Help with is_null

janey

I am trying to use is_null() for the first time to ensure I only display a result if the field in my table is not empty (using mySQL), but I can’t seem to get it to work properly.

My query is:

  <?
$connection = mysql_connect($host, $user, $pass) or die ("Unable to connect!");
mysql_select_db($db) or die ("Unable to select database!");
$query = "SELECT * FROM dogs ";
$result = mysql_query($query) or die ("Error in query: $query. " . mysql_error());
if (mysql_num_rows($result) > 0)
{
	while($row = mysql_fetch_object($result))
	{
	?>

Then later in my page, I would print the results with:
Breed Name = <? echo $row->breed; ?>

What I would like to do is only have the breed name line show up if that field in the table has data. So, I tried:

  <?
$connection = mysql_connect($host, $user, $pass) or die ("Unable to connect!");
mysql_select_db($db) or die ("Unable to select database!");
$query = "SELECT * FROM dogs ";
$result = mysql_query($query) or die ("Error in query: $query. " . mysql_error());
if (mysql_num_rows($result) > 0)
{
	while($row = mysql_fetch_object($result))
	{
if ( is_null( . $row["breed "] . ) ) {
echo("<P>");
} else {
echo( . $row["breed "] . );
?>

I think I am close but this isn’t quite right. Any suggestions?

Thanks!!

PHPThorsten

sure it's NULL what in your DB stands? and not ""?
If there is an empty sting "" it isn't NULL.
you may use then empty() instead of is_null() for checking

janey

Hmm...I've tried it both ways and neither seem to work.

I'm wondering if there is first a problem with my syntax because I am getting the following error:

Parse error: parse error, unexpected '.', expecting ')' in query_dog.php4 on line 153

And line 153 is

if ( is_null( . $row["vol_link"] . ) ) {

I don't really see where the error is, however.

Thanks!

PHPThorsten

the dots are the error. you don't need them....

if (empty($row["vol_link"]) ) {

janey

Oops, thanks...that is better.

Unfortunately, I'm still not getting the right results. Maybe I am not conceptualizing this correctly.
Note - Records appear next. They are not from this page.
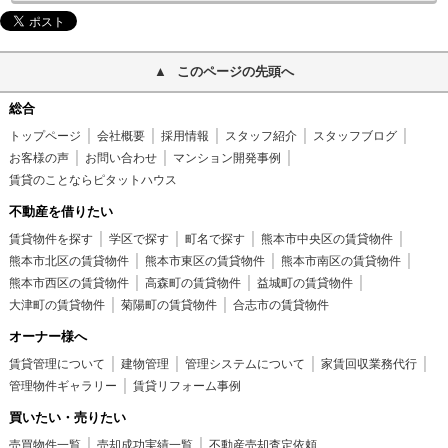
このページの先頭へ
総合
トップページ
会社概要
採用情報
スタッフ紹介
スタッフブログ
お客様の声
お問い合わせ
マンション開発事例
賃貸のことならピタットハウス
不動産を借りたい
賃貸物件を探す
学区で探す
町名で探す
熊本市中央区の賃貸物件
熊本市北区の賃貸物件
熊本市東区の賃貸物件
熊本市南区の賃貸物件
熊本市西区の賃貸物件
高森町の賃貸物件
益城町の賃貸物件
大津町の賃貸物件
菊陽町の賃貸物件
合志市の賃貸物件
オーナー様へ
賃貸管理について
建物管理
管理システムについて
家賃回収業務代行
管理物件ギャラリー
賃貸リフォーム事例
買いたい・売りたい
売買物件一覧
売却成功実績一覧
不動産売却査定依頼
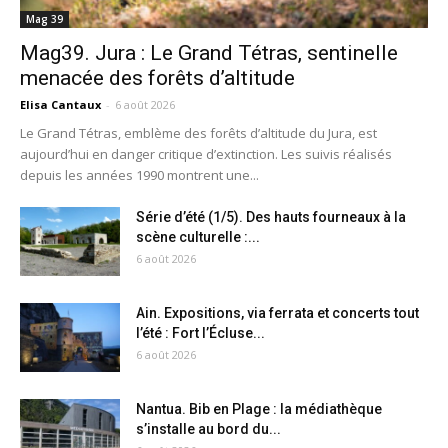
Mag 39
Mag39. Jura : Le Grand Tétras, sentinelle
menacée des forêts d’altitude
Elisa Cantaux
-
6 août 2026
Le Grand Tétras, emblème des forêts d’altitude du Jura, est
aujourd’hui en danger critique d’extinction. Les suivis réalisés
depuis les années 1990 montrent une...
Série d’été (1/5). Des hauts fourneaux à la
scène culturelle :...
6 août 2026
Ain. Expositions, via ferrata et concerts tout
l’été : Fort l’Écluse...
6 août 2026
Nantua. Bib en Plage : la médiathèque
s’installe au bord du...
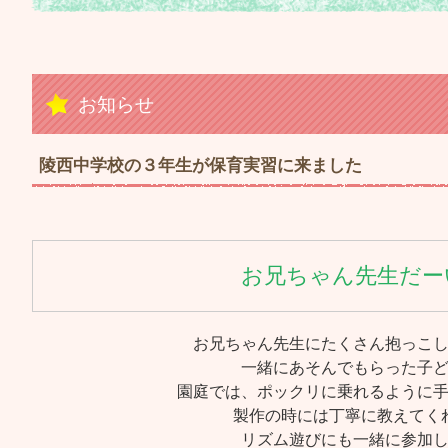
お知らせ
陵西中学校の３年生が保育実習に来ました
お兄ちゃん先生だー
お兄ちゃん先生にたくさん抱っこ
一緒にあそんでもらった子
園庭では、ポックリに乗れるように
製作の時には丁寧に教えてく
リズム遊びにも一緒に参加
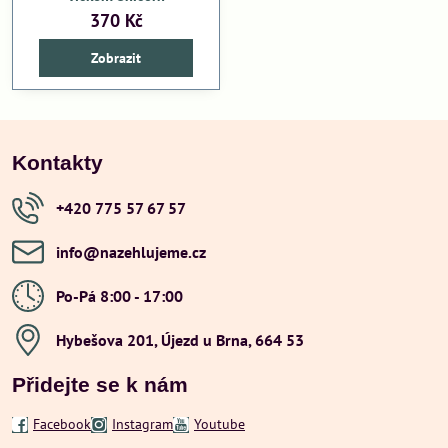
370 Kč
Zobrazit
Kontakty
+420 775 57 67 57
info​@nazehlujeme​.cz
Po-Pá 8:00 - 17:00
Hybešova 201, Újezd u Brna, 664 53
Přidejte se k nám
Facebook
Instagram
Youtube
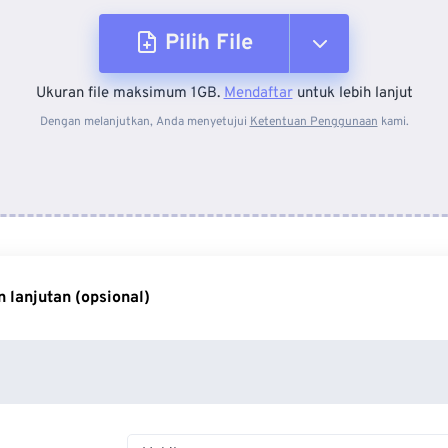
Pilih File
Ukuran file maksimum 1GB.
Mendaftar
untuk lebih lanjut
Dari Perangkat
Dengan melanjutkan, Anda menyetujui
Ketentuan Penggunaan
kami.
Dari Dropbox
Dari Google Drive
 lanjutan (opsional)
Dari OneDrive
Dari Url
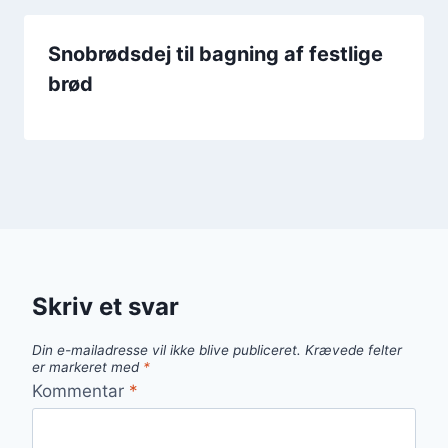
Snobrødsdej til bagning af festlige
brød
Skriv et svar
Din e-mailadresse vil ikke blive publiceret.
Krævede felter
er markeret med
*
Kommentar
*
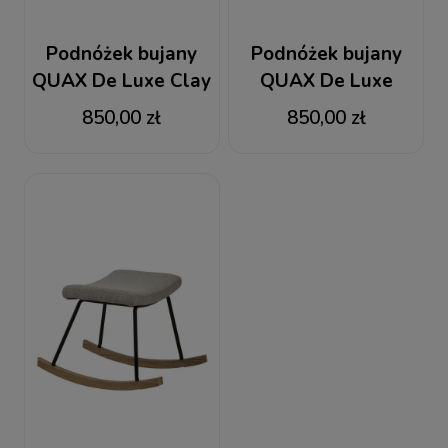
Podnóżek bujany
Podnóżek bujany
QUAX De Luxe Clay
QUAX De Luxe
baranek ecru
850,00 zł
850,00 zł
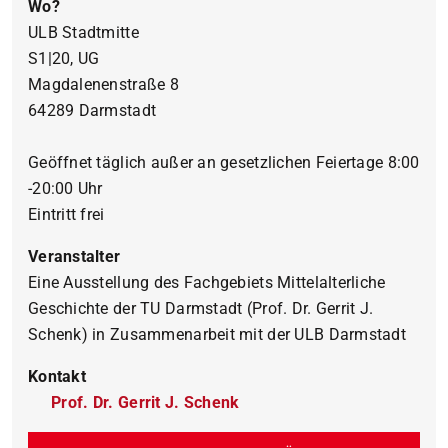
Wo?
ULB Stadtmitte
S1|20, UG
Magdalenenstraße 8
64289 Darmstadt
Geöffnet täglich außer an gesetzlichen Feiertage 8:00
-20:00 Uhr
Eintritt frei
Veranstalter
Eine Ausstellung des Fachgebiets Mittelalterliche
Geschichte der TU Darmstadt (Prof. Dr. Gerrit J.
Schenk) in Zusammenarbeit mit der ULB Darmstadt
Kontakt
Prof. Dr. Gerrit J. Schenk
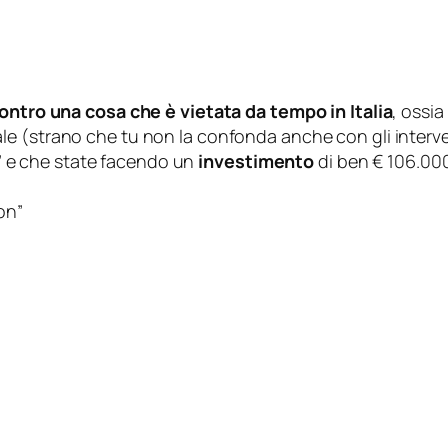
contro una cosa che è vietata da tempo in Italia
, ossi
le (
strano che tu non la confonda anche con gli interve
vi” e che state facendo un
investimento
di ben € 106.00
ion
”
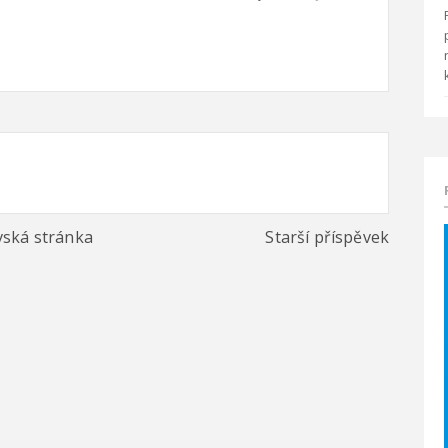
ská stránka
Starší příspěvek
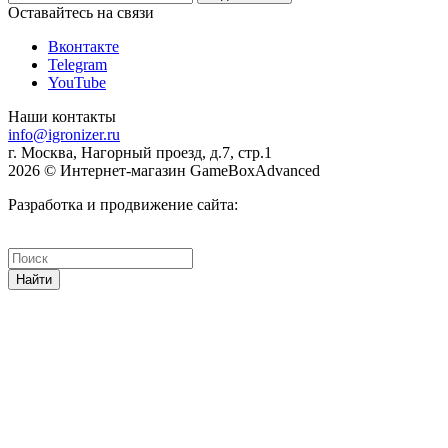
Оставайтесь на связи
Вконтакте
Telegram
YouTube
Наши контакты
info@igronizer.ru
г. Москва, Нагорный проезд, д.7, стр.1
2026 © Интернет-магазин GameBoxAdvanced
Разработка и продвижение сайта:
Найти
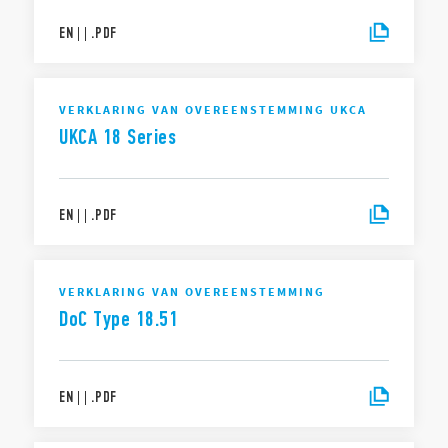
EN
|
|
.
PDF
VERKLARING VAN OVEREENSTEMMING UKCA
UKCA 18 Series
EN
|
|
.
PDF
VERKLARING VAN OVEREENSTEMMING
DoC Type 18.51
EN
|
|
.
PDF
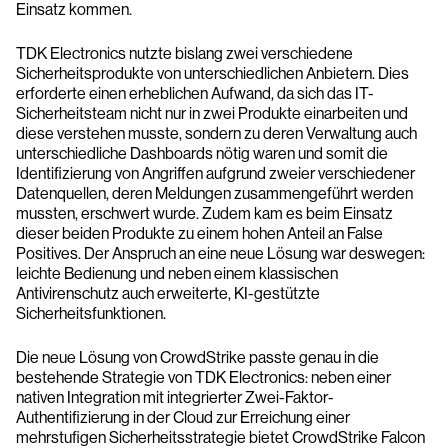
Einsatz kommen.
TDK Electronics nutzte bislang zwei verschiedene
Sicherheitsprodukte von unterschiedlichen Anbietern. Dies
erforderte einen erheblichen Aufwand, da sich das IT-
Sicherheitsteam nicht nur in zwei Produkte einarbeiten und
diese verstehen musste, sondern zu deren Verwaltung auch
unterschiedliche Dashboards nötig waren und somit die
Identifizierung von Angriffen aufgrund zweier verschiedener
Datenquellen, deren Meldungen zusammengeführt werden
mussten, erschwert wurde. Zudem kam es beim Einsatz
dieser beiden Produkte zu einem hohen Anteil an False
Positives. Der Anspruch an eine neue Lösung war deswegen:
leichte Bedienung und neben einem klassischen
Antivirenschutz auch erweiterte, KI-gestützte
Sicherheitsfunktionen.
Die neue Lösung von CrowdStrike passte genau in die
bestehende Strategie von TDK Electronics: neben einer
nativen Integration mit integrierter Zwei-Faktor-
Authentifizierung in der Cloud zur Erreichung einer
mehrstufigen Sicherheitsstrategie bietet CrowdStrike Falcon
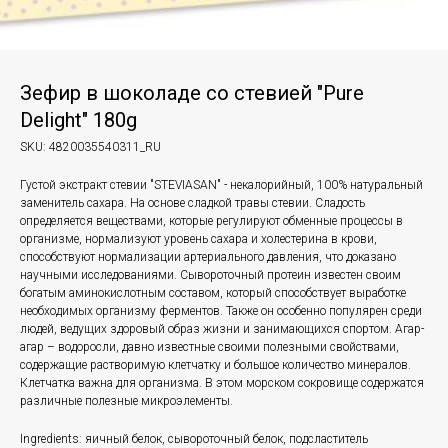
Зефир в шоколаде со стевией "Pure
Delight" 180g
SKU:
4820035540311_RU
Густой экстракт стевии "STEVIASAN" - некалорийный, 100% натуральный
заменитель сахара. На основе сладкой травы стевии. Сладость
определяется веществами, которые регулируют обменные процессы в
организме, нормализуют уровень сахара и холестерина в крови,
способствуют нормализации артериального давления, что доказано
научными исследованиями. Сывороточный протеин известен своим
богатым аминокислотным составом, который способствует выработке
необходимых организму ферментов. Также он особенно популярен среди
людей, ведущих здоровый образ жизни и занимающихся спортом. Агар-
агар – водоросли, давно известные своими полезными свойствами,
содержащие растворимую клетчатку и большое количество минералов.
Клетчатка важна для организма. В этом морском сокровище содержатся
различные полезные микроэлементы.
Ingredients: яичный белок, сывороточный белок, подсластитель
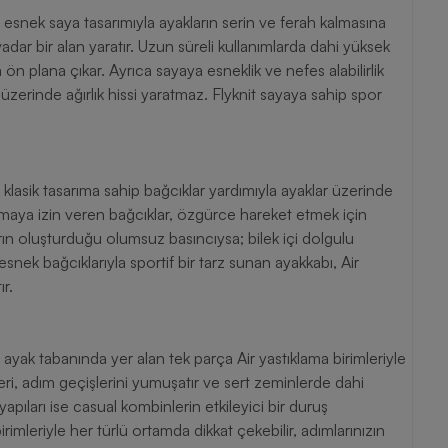
esnek saya tasarımıyla ayakların serin ve ferah kalmasına
vadar bir alan yaratır. Uzun süreli kullanımlarda dahi yüksek
a ön plana çıkar. Ayrıca sayaya esneklik ve nefes alabilirlik
üzerinde ağırlık hissi yaratmaz. Flyknit sayaya sahip spor
klasik tasarıma sahip bağcıklar yardımıyla ayaklar üzerinde
lamaya izin veren bağcıklar, özgürce hareket etmek için
ın oluşturduğu olumsuz basıncıysa; bilek içi dolgulu
 esnek bağcıklarıyla sportif bir tarz sunan ayakkabı, Air
r.
ayak tabanında yer alan tek parça Air yastıklama birimleriyle
mleri, adım geçişlerini yumuşatır ve sert zeminlerde dahi
yapıları ise casual kombinlerin etkileyici bir duruş
rimleriyle her türlü ortamda dikkat çekebilir, adımlarınızın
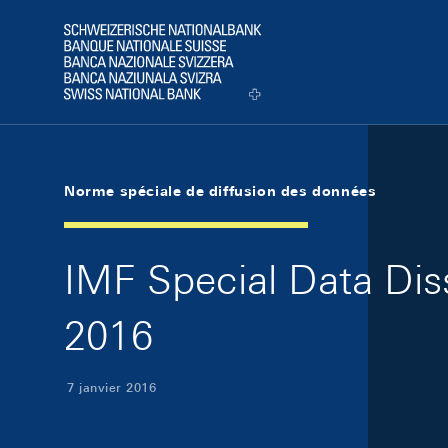
Skip Links Navigation
Header
Logo
Norme spéciale de diffusion des données
IMF Special Data Dis
2016
7 janvier 2016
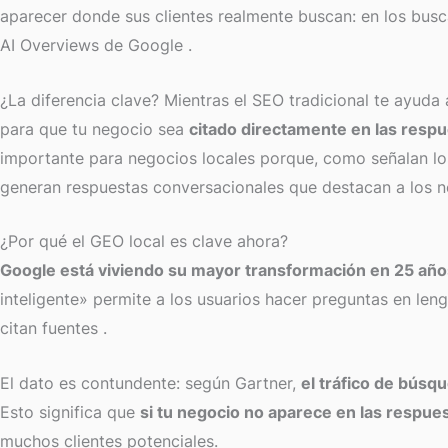
aparecer donde sus clientes realmente buscan: en los busca
AI Overviews de Google
.
¿La diferencia clave? Mientras el SEO tradicional te ayuda
para que tu negocio sea
citado directamente en las resp
importante para negocios locales porque, como señalan los 
generan respuestas conversacionales que destacan a los 
¿Por qué el GEO local es clave ahora?
Google está viviendo su mayor transformación en 25 año
inteligente» permite a los usuarios hacer preguntas en le
citan fuentes
.
El dato es contundente: según Gartner,
el tráfico de bús
Esto significa que
si tu negocio no aparece en las respues
muchos clientes potenciales.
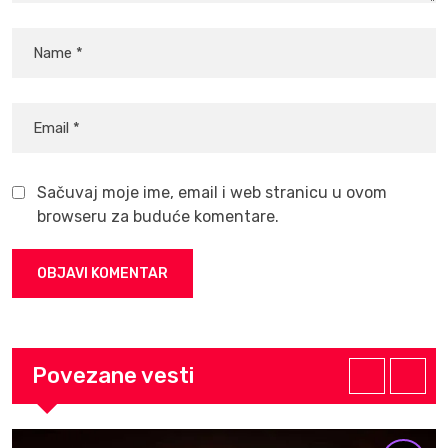
Sačuvaj moje ime, email i web stranicu u ovom
browseru za buduće komentare.
Povezane vesti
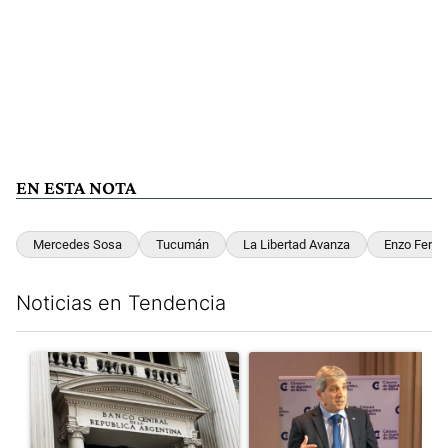
EN ESTA NOTA
Mercedes Sosa
Tucumán
La Libertad Avanza
Enzo Ferrei
Noticias en Tendencia
Este listado muestra los artículos con más comentarios en los últim
Un artículo de tendencia con el título "Las reservas del Banco 
Un artículo de tendencia con e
Am I correct to put the if statement after my query and then later in my document I can echo with <? echo ($row->breed); ?> and if there is data in the breed field a result will show but if there isn’t data it will be left blank?

Here, let me show you my code again:

  <?
$connection = mysql_connect($host, $user, $pass) or die ("Unable to connect!");
mysql_select_db($db) or die ("Unable to select database!");
$query = "SELECT * FROM dogs ";
$result = mysql_query($query) or die ("Error in query: $query. " . mysql_error());
if (mysql_num_rows($result) > 0)
{
while($row = mysql_fetch_object($result))
	{
if ( empty( $row["breed"] ) ) {
echo("<P>");
} else {
echo( $row["breed "] );
	?>

<table width="100%" border="0" cellspacing="1" cellpadding="1">
<tr>
<td>
Breed Name: <? echo $row->breed; ?>

</td></tr></table>

The result I am hoping to get is to have the breed name display in the table cell only if data is present.

Thanks again!

PHPThorsten

ok, I've just installed a little DB for testing this.
so, this is working on my system:

$connection = mysql_connect($host, $user, $pass) or die ("Unable to connect!");
mysql_select_db($db) or die ("Unable to select database!");
$query = "SELECT * FROM dogs";
$result = mysql_query($query) or die ("Error in query: $query. " . mysql_error());
if (mysql_num_rows($result) > 0)
{
  while($row = mysql_fetch_object($result))
  {
    if(empty( $row->breed) ) 
    {
      echo("<P>");
    } 
    else 
    {
      echo $row->breed;
    }
  }
}

janey

Thanks so much, that helped a bunch!